Saved entries:

=== Begin Enclosure ===

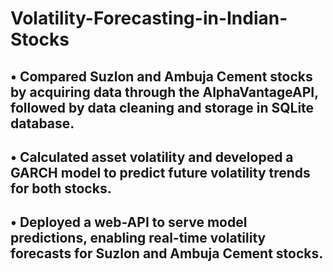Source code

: # Volatility-Forecasting-in-Indian-Stocks

## • Compared Suzlon and Ambuja Cement stocks by acquiring data through the AlphaVantageAPI, followed by data cleaning and storage in SQLite database.
## • Calculated asset volatility and developed a GARCH model to predict future volatility trends for both stocks.
## • Deployed a web-API to serve model predictions, enabling real-time volatility forecasts for Suzlon and Ambuja Cement stocks.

=== End Enclosure ===

YOUR GOAL :: Work out how many lines above have the string "model" in them, and give only the number.

ANSWER :: 2